Baseball Commissioner Rob Manfred and Major League Baseball Players Association executive director Tony Clark speak before Game 1 of the World Series between Atlanta and the Astros on Oct. 26, 2021. Credit: AP/Ron Blum

With the second week of the regular season soon to be in jeopardy, Major League Baseball and the Players Association are scheduled to meet Sunday in Manhattan, only the second face-to-face contact between the two sides since Tuesday’s split in Jupiter, Florida.

Unlike Thursday’s informal summit, which involved a discussion of key issues by MLB’s lead negotiator Dan Halem and his union counterpart Bruce Meyer, Sunday’s session will be a return to full negotiations. The Players Association is expected to deliver its next proposal after MLB’s "last, best" offer was unanimously rejected Tuesday, prompting commissioner Rob Manfred to cancel the first two series of the regular season.

The two sides spent nine consecutive days negotiating at Roger Dean Stadium, including a Monday night session that stretched into 3 a.m. Tuesday morning, which led to an extension of Manfred’s original Feb. 28 deadline.
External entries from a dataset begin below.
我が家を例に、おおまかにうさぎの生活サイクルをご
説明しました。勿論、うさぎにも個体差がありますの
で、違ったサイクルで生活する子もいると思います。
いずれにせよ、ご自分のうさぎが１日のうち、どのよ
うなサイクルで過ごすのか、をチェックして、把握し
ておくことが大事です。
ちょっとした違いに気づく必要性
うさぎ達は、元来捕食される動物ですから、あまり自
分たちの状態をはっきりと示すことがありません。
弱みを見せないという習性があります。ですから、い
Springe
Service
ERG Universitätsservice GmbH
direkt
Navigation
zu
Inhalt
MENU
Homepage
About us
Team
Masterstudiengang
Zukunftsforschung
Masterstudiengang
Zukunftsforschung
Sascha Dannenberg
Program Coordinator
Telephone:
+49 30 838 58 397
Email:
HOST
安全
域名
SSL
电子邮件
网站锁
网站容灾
Despite some optimism in Jupiter, Tuesday’s failed effort caused a renewal of hostilities, and there was a brief cooling off period before Halem and Meyer huddled again Thursday.

What could change this time around? Manfred canceling the first week of the regular season further complicated these already contentious negotiation, as lost salary from missed service time is going to now be a priority for the union as well. Manfred said the players will not paid for the canceled games — that’s a total of $20 million lost for each missed day — but Meyer plainly stated Tuesday that the union’s position is to fight for the 162-game salaries and the retroactive service time. Once the first 15 days of a season are scratched, the chance for a full year’s credit of service time is gone, too.
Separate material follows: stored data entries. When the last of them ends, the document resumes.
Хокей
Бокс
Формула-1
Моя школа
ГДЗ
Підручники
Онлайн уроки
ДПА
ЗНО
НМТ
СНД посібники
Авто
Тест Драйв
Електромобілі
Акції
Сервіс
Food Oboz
Those two issues, however, can now be used as chips worked in the bigger talks for the new collective bargaining agreement, which has centered on the Competitive Balance Tax. In MLB’s last proposal, angrily shot down by the union, the CBT thresholds were $220 million for the first three years, followed by $224M and $230M. The players are starting at $238 million, then $244M, $250M, $256M and $263M.

Another significant item on the table that could facilitate a deal is the expanded playoffs, a very important one to the owners, and that is expected to be revisited in this next round of negotiations. On Tuesday, MLB ditched its hope for a 14-team postseason and accepted 12 to please the union, which believes too much expansion will result in degraded competition and less spending to make it to October.
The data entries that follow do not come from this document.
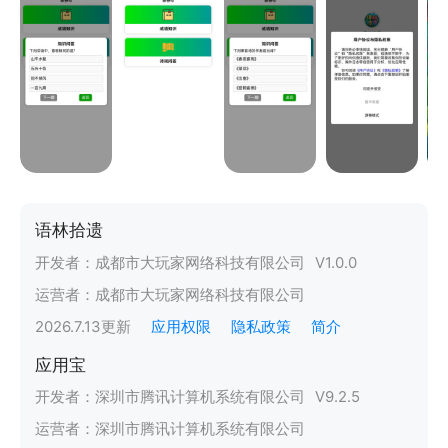
语林拾遗
开发者：
成都市大玩家网络科技有限公司
V
1.0.0
运营者：
成都市大玩家网络科技有限公司
2026.7.13
更新
应用权限
隐私政策
简介
应用宝
开发者：
深圳市腾讯计算机系统有限公司
V
9.2.5
运营者：
深圳市腾讯计算机系统有限公司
The owners reportedly stand to pull in $100 million from ESPN for the 14-team format, and face a significant reduction in cash for anything smaller. With those stakes, it’s possible the players could be convinced to go with 14 if MLB nudges upward in its CBT thresholds, sweetens its pre-arbitration bonus pool of $25 million to somewhere closer to the union’s $85M and gets above $700,000 on minimum salaries.

Sunday represents the next chance to prevent further damage to the regular season, and maybe the last one before the second week of games is erased as well.